Eight tons of garbage dumped at illegal sitesPOSTED: 03/10/16 7:05 PM
St. Maarten News – The St. Maarten Nature Foundation has responded to reports of various illegal garbage dumps in different districts during the past couple of days. Concerned citizens have been reporting that both individuals and in some cases businesses have been dumping garbage in areas which are often close to residential areas.
“When we were made aware of the issue we surveyed the areas and indeed we found significant illegal dumping of garbage at various locations but in particular by the Belair Pond, which looks like construction garbage, and also by the Over the Bank area in Philipsburg. In particular the Over the Bank location, close to the Vineyard Building and various other office buildings and residential areas is very worrying, with an estimated 8 tons of garbage being dumped there,” said Nature Foundation Manager Tadzio Bervoets.
“We are calling on residents to be responsible when it comes to disposing their garbage. This is littering which is prohibited by law and which is an illegal act. We also urge our decision-makers to address this issue and to ensure that garbage collection occurs efficiently so as to avoid illegal garbage dumping. St. Maarten already has issues regarding waste management and this only compounds those issues,” continued Bervoets.
Illegally placed garbage has serious consequences both in ecological terms and on human health. Plastics endanger wildlife and ecosystems and remains in the environment for hundreds of years because it does not biodegrade. Toxins from decomposing garbage also effects environmental and human health, especially if it is in a location which is not managed as a landfill.
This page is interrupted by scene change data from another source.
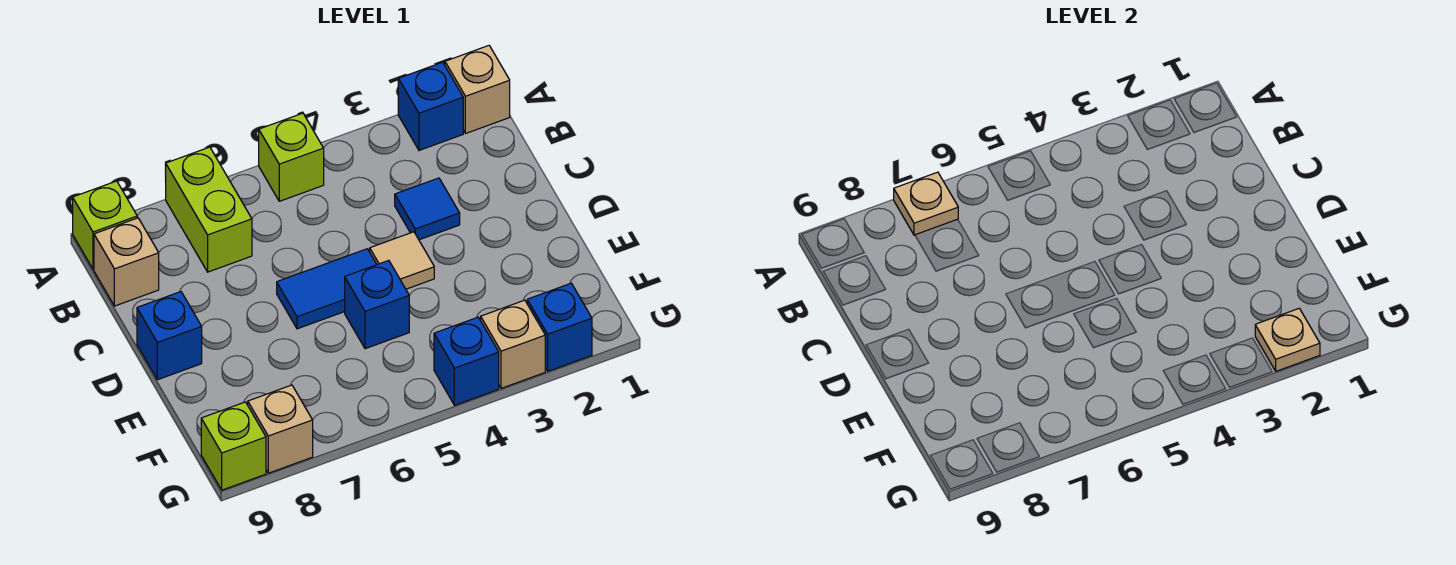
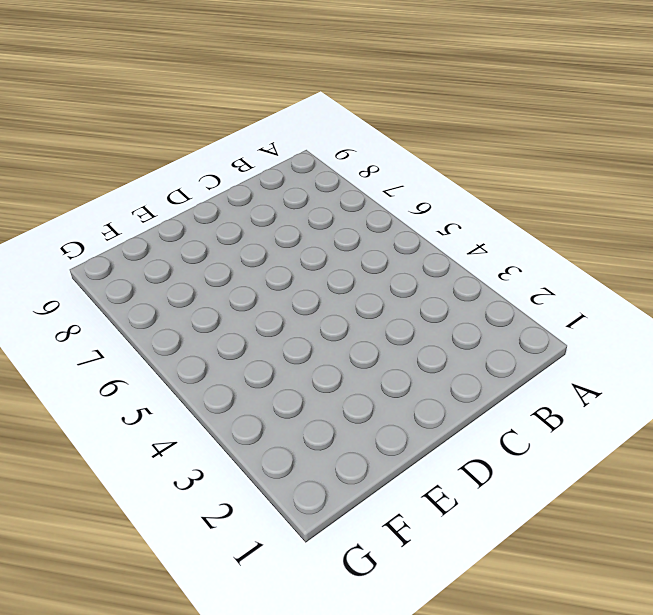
none -> tan 1x1 brick [445,46,510,133]
none -> blue 1x1 brick [398,62,463,150]
none -> lime 1x1 brick [259,113,324,201]

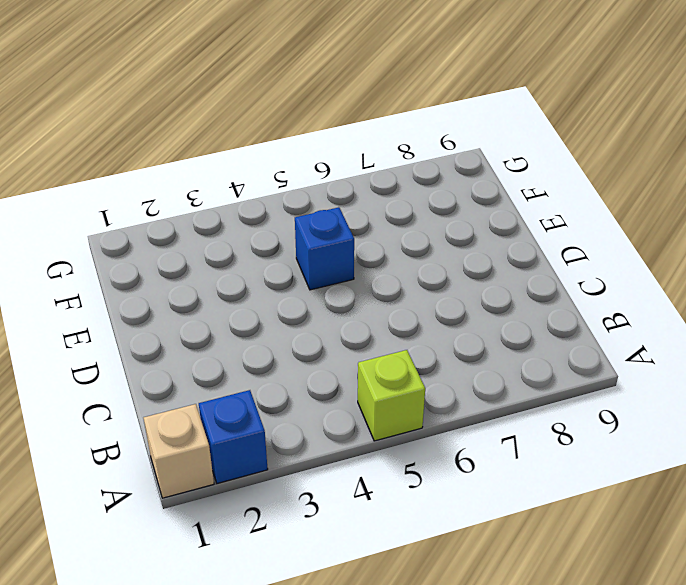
none -> lime 1x2 brick [166,147,252,272]
none -> lime 1x1 brick [73,181,137,269]
none -> tan 1x1 brick [94,218,159,306]

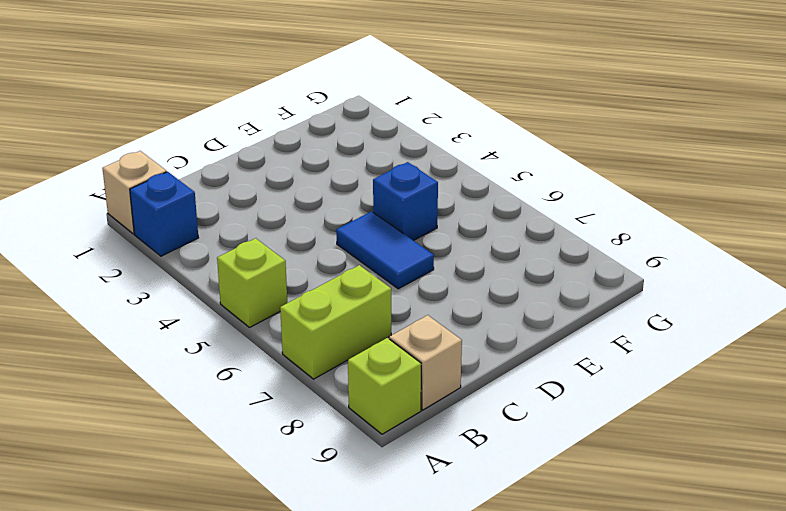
none -> blue 1x1 tile [395,178,460,240]
none -> tan 1x1 tile [370,232,434,289]
none -> blue 1x1 brick [137,292,202,380]

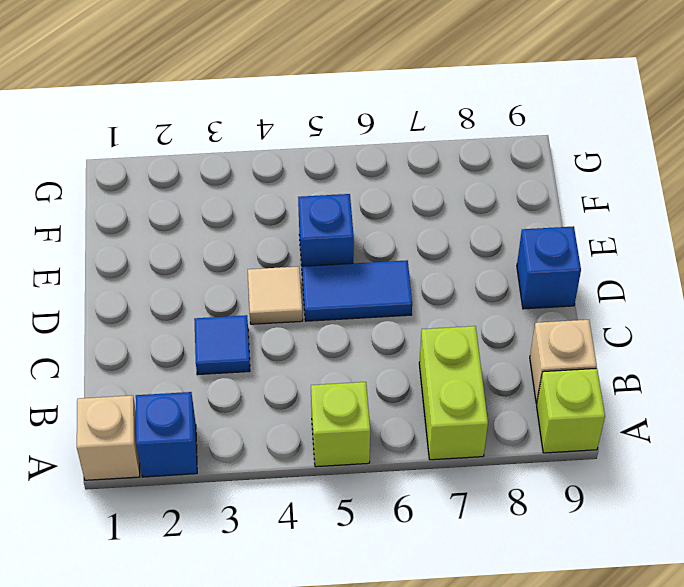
none -> blue 1x1 brick [527,283,592,371]
none -> tan 1x1 brick [481,300,545,388]
none -> blue 1x1 brick [434,317,499,405]

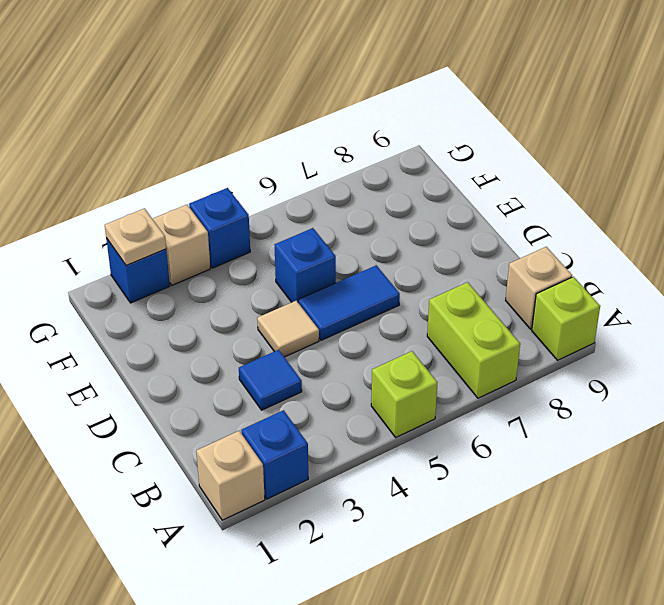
none -> blue 1x1 brick [137,292,202,380]
none -> tan 1x1 brick [248,385,313,473]
none -> lime 1x1 brick [201,402,266,490]

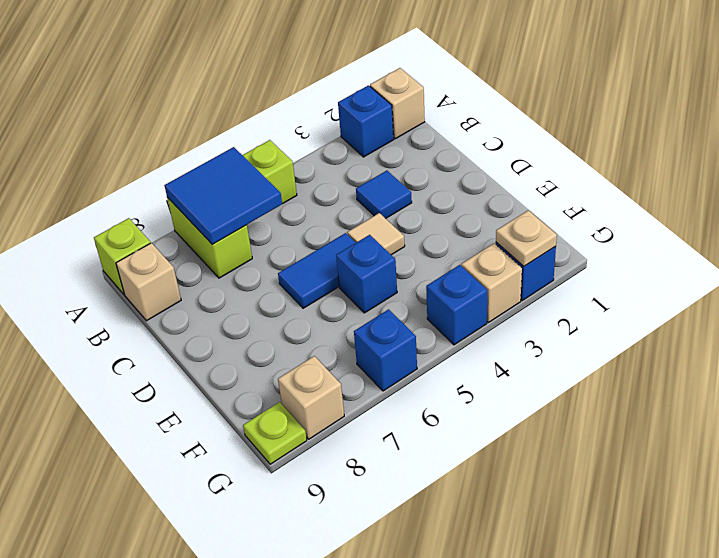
blue 2x2 tile [165,147,282,244] -> tan 1x1 plate [894,172,958,235]
blue 1x1 brick [354,309,417,391] -> blue 1x1 brick moved to [137,292,202,380]
lime 1x1 plate [243,402,307,464] -> lime 1x1 brick [201,402,266,490]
“Another serious consequence of illegally dumped garbage is that it is a breeding ground for mosquitoes and other pests. Particularly now when so much is being done to control the breeding mosquito population because of the Zika, Chikungunya and Dengue viruses these types of dumps are a significant health concern,” Bervoets said.
The Nature Foundation has contacted the authorities about clean-up and monitoring of the sites.